◆ **Problem to work on**: An identical copy of all the entries is the required result.

◆ **Records for processing**:
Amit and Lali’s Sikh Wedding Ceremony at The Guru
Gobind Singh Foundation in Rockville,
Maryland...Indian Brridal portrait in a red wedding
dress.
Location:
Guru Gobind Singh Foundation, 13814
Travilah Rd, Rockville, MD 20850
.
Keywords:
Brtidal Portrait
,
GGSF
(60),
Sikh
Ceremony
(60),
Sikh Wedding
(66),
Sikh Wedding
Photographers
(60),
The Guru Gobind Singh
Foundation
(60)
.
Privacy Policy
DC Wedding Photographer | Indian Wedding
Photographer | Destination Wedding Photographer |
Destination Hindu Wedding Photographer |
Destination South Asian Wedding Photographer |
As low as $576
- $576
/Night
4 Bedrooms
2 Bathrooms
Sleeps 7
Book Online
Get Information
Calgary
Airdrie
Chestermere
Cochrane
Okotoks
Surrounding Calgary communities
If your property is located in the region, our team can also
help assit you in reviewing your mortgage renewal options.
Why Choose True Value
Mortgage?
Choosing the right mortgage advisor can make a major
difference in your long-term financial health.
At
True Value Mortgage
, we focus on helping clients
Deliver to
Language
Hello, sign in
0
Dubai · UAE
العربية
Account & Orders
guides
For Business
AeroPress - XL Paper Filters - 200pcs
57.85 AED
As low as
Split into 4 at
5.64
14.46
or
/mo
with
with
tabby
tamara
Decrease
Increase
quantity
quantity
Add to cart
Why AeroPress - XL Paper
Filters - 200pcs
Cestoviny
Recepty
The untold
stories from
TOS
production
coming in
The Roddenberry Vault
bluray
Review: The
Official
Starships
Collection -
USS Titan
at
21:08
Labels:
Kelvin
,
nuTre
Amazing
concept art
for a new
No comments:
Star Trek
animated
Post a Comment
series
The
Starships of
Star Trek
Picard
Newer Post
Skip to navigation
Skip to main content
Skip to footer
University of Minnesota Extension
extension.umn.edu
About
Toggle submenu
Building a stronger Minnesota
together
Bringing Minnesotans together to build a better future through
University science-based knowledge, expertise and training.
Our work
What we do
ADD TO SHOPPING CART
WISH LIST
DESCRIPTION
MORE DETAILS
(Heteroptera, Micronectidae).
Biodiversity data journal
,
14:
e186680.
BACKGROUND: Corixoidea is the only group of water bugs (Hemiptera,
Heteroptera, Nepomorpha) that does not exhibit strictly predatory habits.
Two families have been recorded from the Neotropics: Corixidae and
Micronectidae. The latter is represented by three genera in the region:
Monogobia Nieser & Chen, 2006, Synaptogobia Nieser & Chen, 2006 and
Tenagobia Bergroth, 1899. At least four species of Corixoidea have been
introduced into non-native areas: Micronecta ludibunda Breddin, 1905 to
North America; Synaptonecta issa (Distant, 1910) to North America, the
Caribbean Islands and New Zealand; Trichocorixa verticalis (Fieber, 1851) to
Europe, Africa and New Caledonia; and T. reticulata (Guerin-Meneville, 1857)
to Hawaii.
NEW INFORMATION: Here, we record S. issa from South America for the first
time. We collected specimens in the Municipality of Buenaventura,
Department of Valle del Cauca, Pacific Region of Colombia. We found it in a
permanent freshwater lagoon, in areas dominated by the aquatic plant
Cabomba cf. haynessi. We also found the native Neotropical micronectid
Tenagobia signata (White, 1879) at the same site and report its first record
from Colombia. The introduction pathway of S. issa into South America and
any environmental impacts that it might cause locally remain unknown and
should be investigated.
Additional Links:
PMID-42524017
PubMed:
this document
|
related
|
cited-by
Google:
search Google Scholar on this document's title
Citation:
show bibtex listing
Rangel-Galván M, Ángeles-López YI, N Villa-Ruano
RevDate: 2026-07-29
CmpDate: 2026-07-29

◆ **Response below**:
Amit and Lali’s Sikh Wedding Ceremony at The Guru
Gobind Singh Foundation in Rockville,
Maryland...Indian Brridal portrait in a red wedding
dress.
Location:
Guru Gobind Singh Foundation, 13814
Travilah Rd, Rockville, MD 20850
.
Keywords:
Brtidal Portrait
,
GGSF
(60),
Sikh
Ceremony
(60),
Sikh Wedding
(66),
Sikh Wedding
Photographers
(60),
The Guru Gobind Singh
Foundation
(60)
.
Privacy Policy
DC Wedding Photographer | Indian Wedding
Photographer | Destination Wedding Photographer |
Destination Hindu Wedding Photographer |
Destination South Asian Wedding Photographer |
As low as $576
- $576
/Night
4 Bedrooms
2 Bathrooms
Sleeps 7
Book Online
Get Information
Calgary
Airdrie
Chestermere
Cochrane
Okotoks
Surrounding Calgary communities
If your property is located in the region, our team can also
help assit you in reviewing your mortgage renewal options.
Why Choose True Value
Mortgage?
Choosing the right mortgage advisor can make a major
difference in your long-term financial health.
At
True Value Mortgage
, we focus on helping clients
Deliver to
Language
Hello, sign in
0
Dubai · UAE
العربية
Account & Orders
guides
For Business
AeroPress - XL Paper Filters - 200pcs
57.85 AED
As low as
Split into 4 at
5.64
14.46
or
/mo
with
with
tabby
tamara
Decrease
Increase
quantity
quantity
Add to cart
Why AeroPress - XL Paper
Filters - 200pcs
Cestoviny
Recepty
The untold
stories from
TOS
production
coming in
The Roddenberry Vault
bluray
Review: The
Official
Starships
Collection -
USS Titan
at
21:08
Labels:
Kelvin
,
nuTre
Amazing
concept art
for a new
No comments:
Star Trek
animated
Post a Comment
series
The
Starships of
Star Trek
Picard
Newer Post
Skip to navigation
Skip to main content
Skip to footer
University of Minnesota Extension
extension.umn.edu
About
Toggle submenu
Building a stronger Minnesota
together
Bringing Minnesotans together to build a better future through
University science-based knowledge, expertise and training.
Our work
What we do
ADD TO SHOPPING CART
WISH LIST
DESCRIPTION
MORE DETAILS
(Heteroptera, Micronectidae).
Biodiversity data journal
,
14:
e186680.
BACKGROUND: Corixoidea is the only group of water bugs (Hemiptera,
Heteroptera, Nepomorpha) that does not exhibit strictly predatory habits.
Two families have been recorded from the Neotropics: Corixidae and
Micronectidae. The latter is represented by three genera in the region:
Monogobia Nieser & Chen, 2006, Synaptogobia Nieser & Chen, 2006 and
Tenagobia Bergroth, 1899. At least four species of Corixoidea have been
introduced into non-native areas: Micronecta ludibunda Breddin, 1905 to
North America; Synaptonecta issa (Distant, 1910) to North America, the
Caribbean Islands and New Zealand; Trichocorixa verticalis (Fieber, 1851) to
Europe, Africa and New Caledonia; and T. reticulata (Guerin-Meneville, 1857)
to Hawaii.
NEW INFORMATION: Here, we record S. issa from South America for the first
time. We collected specimens in the Municipality of Buenaventura,
Department of Valle del Cauca, Pacific Region of Colombia. We found it in a
permanent freshwater lagoon, in areas dominated by the aquatic plant
Cabomba cf. haynessi. We also found the native Neotropical micronectid
Tenagobia signata (White, 1879) at the same site and report its first record
from Colombia. The introduction pathway of S. issa into South America and
any environmental impacts that it might cause locally remain unknown and
should be investigated.
Additional Links:
PMID-42524017
PubMed:
this document
|
related
|
cited-by
Google:
search Google Scholar on this document's title
Citation:
show bibtex listing
Rangel-Galván M, Ángeles-López YI, N Villa-Ruano
RevDate: 2026-07-29
CmpDate: 2026-07-29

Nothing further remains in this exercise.